Industry analyst Regina Phalange notes, “The real breakthrough here isn’t that AI is getting smarter—it’s that it’s getting better at convincing humans it’s doing something valuable while actually just reorganizing information it stole from the internet.”

NVIDIA RELEASES OPEN-SOURCE MODELS THAT PRETEND TO REASON BETTER THAN YOU DO

Not to be outdone by this phenomenal waste of computational resources, Nvidia has released its Llama Nemotron family of “reasoning” models, which come in sizes ranging from “Reasonably Stupid” to “Confidently Wrong But With More Parameters.”

“Our Ultra model has 249 billion parameters, which is approximately 248.9 billion more parameters than the average human uses when deciding what to eat for lunch,” boasted Nvidia spokesperson Jensen Wattsucker. “It can now produce incorrect answers with mathematical precision that will make you question your own sanity.”

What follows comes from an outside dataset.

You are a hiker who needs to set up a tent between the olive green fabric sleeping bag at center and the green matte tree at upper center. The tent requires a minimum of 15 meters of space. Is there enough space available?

The models feature a special toggle that allows AI systems to switch between intensive reasoning and direct responses, much like how humans switch between thinking carefully and just saying whatever pops into their head, except the AI does both equally poorly.

CONCLUSION: TIME HORIZONS GROWING FASTER THAN YOUR DISILLUSIONMENT

As AI capabilities continue doubling every 7 months, experts predict that by 2035, artificial intelligence will be capable of procrastinating on tasks for years while making you feel like it’s your fault for not providing clearer instructions.

“The real Moore’s Law of AI,” concludes Dr. Casetime, “is that no matter how long the machine spends on a task, you’ll still need to fix it yourself in the end. But hey, at least by then you’ll be able to ask it to write a funny article about itself, and it’ll spend six months coming up with something almost as good as what a human could write in 20 minutes.”